Édito : mai-juin 2003, grève générale manquée




Il est des enseignements qu’il faut tirer des grèves de mai-juin 2003.

Le premier se nomme grève générale.

Des millions de travailleuses et travailleurs ont mené bataille contre le plan Fillon. Beaucoup ont débordé en parole les directions confédérales en appelant à la grève générale. Ils/elles n’ont pas été en mesure de les déborder sur le terrain en imposant ce mode d’action.

Il n’est pas écrit qu’un tel appel aurait débouché comme par magie sur ladite grève générale. Mais ledit appel aurait donné confiance à des millions de travailleuses et de travailleurs. Il aurait aidé plus qu’il aurait desservi les grévistes.
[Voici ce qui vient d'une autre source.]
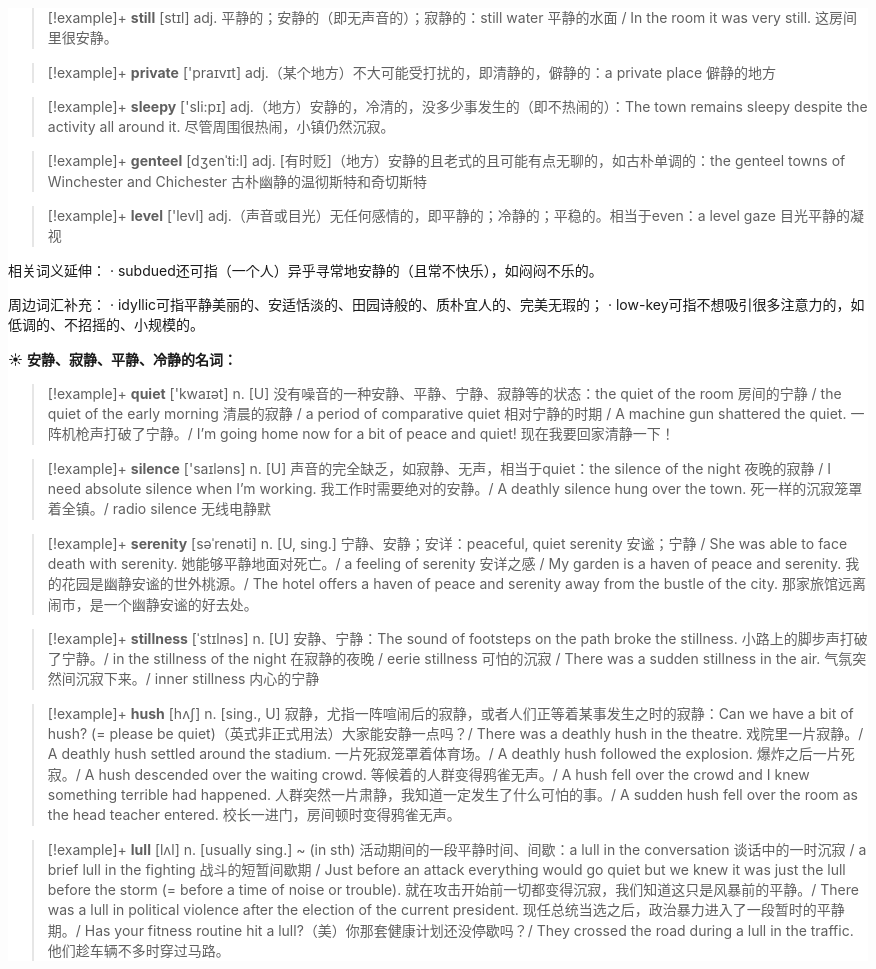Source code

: >[!example]+ <span class="vocabulary">**still**</span> [stɪl] 
> <span class="definition">adj. 平静的；安静的（即无声音的）；寂静的：</span>still water 平静的水面 / In the room it was very still. 这房间里很安静。

>[!example]+ <span class="vocabulary">**private**</span> ['praɪvɪt] 
> <span class="definition">adj.（某个地方）不大可能受打扰的，即清静的，僻静的：</span>a private place 僻静的地方

>[!example]+ <span class="vocabulary">**sleepy**</span> ['sli:pɪ] 
> <span class="definition">adj.（地方）安静的，冷清的，没多少事发生的（即不热闹的）：</span>The town remains sleepy despite the activity all around it. 尽管周围很热闹，小镇仍然沉寂。
           
>[!example]+ <span class="vocabulary">**genteel**</span> [dʒenˈti:l]
> <span class="definition">adj. [有时贬]（地方）安静的且老式的且可能有点无聊的，如古朴单调的：</span>the genteel towns of Winchester and Chichester 古朴幽静的温彻斯特和奇切斯特

>[!example]+ <span class="vocabulary">**level**</span> ['levl] 
> <span class="definition">adj.（声音或目光）无任何感情的，即平静的；冷静的；平稳的。相当于even：</span>a level gaze 目光平静的凝视

相关词义延伸：
· subdued还可指（一个人）异乎寻常地安静的（且常不快乐），如闷闷不乐的。

周边词汇补充：
· idyllic可指平静美丽的、安适恬淡的、田园诗般的、质朴宜人的、完美无瑕的；
· low-key可指不想吸引很多注意力的，如低调的、不招摇的、小规模的。

☀ <span class="category">**安静、寂静、平静、冷静的名词：**</span>
>[!example]+ <span class="vocabulary">**quiet**</span> ['kwaɪət] 
> <span class="definition">n. [U] 没有噪音的一种安静、平静、宁静、寂静等的状态：</span>the quiet of the room 房间的宁静 / the quiet of the early morning 清晨的寂静 / a period of comparative quiet 相对宁静的时期 / A machine gun shattered the quiet. 一阵机枪声打破了宁静。/ I’m going home now for a bit of peace and quiet! 现在我要回家清静一下！

>[!example]+ <span class="vocabulary">**silence**</span> ['saɪləns] 
> <span class="definition">n. [U] 声音的完全缺乏，如寂静、无声，相当于quiet：</span>the silence of the night 夜晚的寂静 / I need absolute silence when I’m working. 我工作时需要绝对的安静。/ A deathly silence hung over the town. 死一样的沉寂笼罩着全镇。/ radio silence 无线电静默
                      
>[!example]+ <span class="vocabulary">**serenity**</span> [səˈrenəti]
> <span class="definition">n. [U, sing.] 宁静、安静；安详：</span>peaceful, quiet serenity 安谧；宁静 / She was able to face death with serenity. 她能够平静地面对死亡。/ a feeling of serenity 安详之感 / My garden is a haven of peace and serenity. 我的花园是幽静安谧的世外桃源。/ The hotel offers a haven of peace and serenity away from the bustle of the city. 那家旅馆远离闹市，是一个幽静安谧的好去处。
           
>[!example]+ <span class="vocabulary">**stillness**</span> [ˈstɪlnəs]
> <span class="definition">n. [U] 安静、宁静：</span>The sound of footsteps on the path broke the stillness. 小路上的脚步声打破了宁静。/ in the stillness of the night 在寂静的夜晚 / eerie stillness 可怕的沉寂 / There was a sudden stillness in the air. 气氛突然间沉寂下来。/ inner stillness 内心的宁静

>[!example]+ <span class="vocabulary">**hush**</span> [hʌʃ]
> <span class="definition">n. [sing., U] 寂静，尤指一阵喧闹后的寂静，或者人们正等着某事发生之时的寂静：</span>Can we have a bit of hush? (= please be quiet)（英式非正式用法）大家能安静一点吗？/ There was a deathly hush in the theatre. 戏院里一片寂静。/ A deathly hush settled around the stadium. 一片死寂笼罩着体育场。/ A deathly hush followed the explosion. 爆炸之后一片死寂。/ A hush descended over the waiting crowd. 等候着的人群变得鸦雀无声。/ A hush fell over the crowd and I knew something terrible had happened. 人群突然一片肃静，我知道一定发生了什么可怕的事。/ A sudden hush fell over the room as the head teacher entered. 校长一进门，房间顿时变得鸦雀无声。           

>[!example]+ <span class="vocabulary">**lull**</span> [lʌl]
> <span class="definition">n. [usually sing.] ~ (in sth) 活动期间的一段平静时间、间歇：</span>a lull in the conversation 谈话中的一时沉寂 / a brief lull in the fighting 战斗的短暂间歇期 / Just before an attack everything would go quiet but we knew it was just the lull before the storm (= before a time of noise or trouble). 就在攻击开始前一切都变得沉寂，我们知道这只是风暴前的平静。/ There was a lull in political violence after the election of the current president. 现任总统当选之后，政治暴力进入了一段暂时的平静期。/ Has your fitness routine hit a lull?（美）你那套健康计划还没停歇吗？/ They crossed the road during a lull in the traffic. 他们趁车辆不多时穿过马路。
La responsabilité des organisations syndicales qui ont combattu cette orientation est là et elle est écrasante. Des centaines de milliers de travailleurs et travailleuses ont scandé la grève générale en manif. Le 13 mai, apogée du mouvement, 2 millions sont descendus dans la rue. 8 à 9 millions de salarié(e)s étaient alors en grève. Un nombre encore plus important (60 à 66 % des sondé(e)s) était opposé au plan Fillon si on en croit les sondages, parfaitement concordants sur ce point.

Ce qui a fait la différence, c’est la détermination du gouvernement qui disposait de grands moyens de propagande et les a pleinement utilisés. Il a dû reculer tactiquement en repoussant à l’automne les projets de loi concernant les universités et la décentralisation et a dû renoncer à décentraliser certains personnels non enseignants. Il a été réellement mis en difficulté lorsque les grévistes de l’éducation nationale envisageaient de continuer la grève pendant les examens.

Malgré la défaite enregistrée sur les retraites, il subsiste un fort potentiel de combativité qui constitue un atout pour les bagarres à venir (Sécu, emploi, services publics...).

Cet acquis a été marqué par l’auto-organisation et la solidarité interprofessionnelle.

C’est parce que les enseignant(e)s, et notamment les plus jeunes d’entre elles et eux, ont réellement pris en main leur lutte qu’ils/elles se sont donné les moyens de lui donner un caractère unitaire, radical et mobilisateur.

Par l’auto-organisation ils et elles ont dessiné en creux le type de syndicalisme qui a fait défaut pour aller jusqu’à la grève générale, mais ont également préfiguré les rapports sociaux de ce que pourrait être une société autogérée et démocratique.

Enfin, et ce n’est pas la plus mauvaise nouvelle, on n’a jamais autant parlé de partage égalitaire des richesses que dans ces manifestations de grévistes. Auto-organisation, grève générale, redistribution des richesses, pour faire triompher ces pratiques et ces idées c’est bien en terme de construction de majorité d’idées qu’il faut aujourd’hui raisonner et avancer.

La responsabilité des révolutionnaires n’est pas aujourd’hui de préparer les échéances électorales de 2004 en offrant un prétendu débouché politique qui laissera sans voix les opprimé(e)s une fois lesdites échéances passées. Ils et elles doivent plutôt contribuer avec toutes celles et ceux que le capitalisme révolte à tirer les bilans de ces grèves et proposer une stratégie qui puisse permettre aux mouvements sociaux de gagner contre la gauche institutionnelle, la droite, l’extrême droite et le patronat.

C’est à ce prix que les grèves de mai-juin 2003 peuvent constituer une répétition générale et non un simple baroud d’honneur.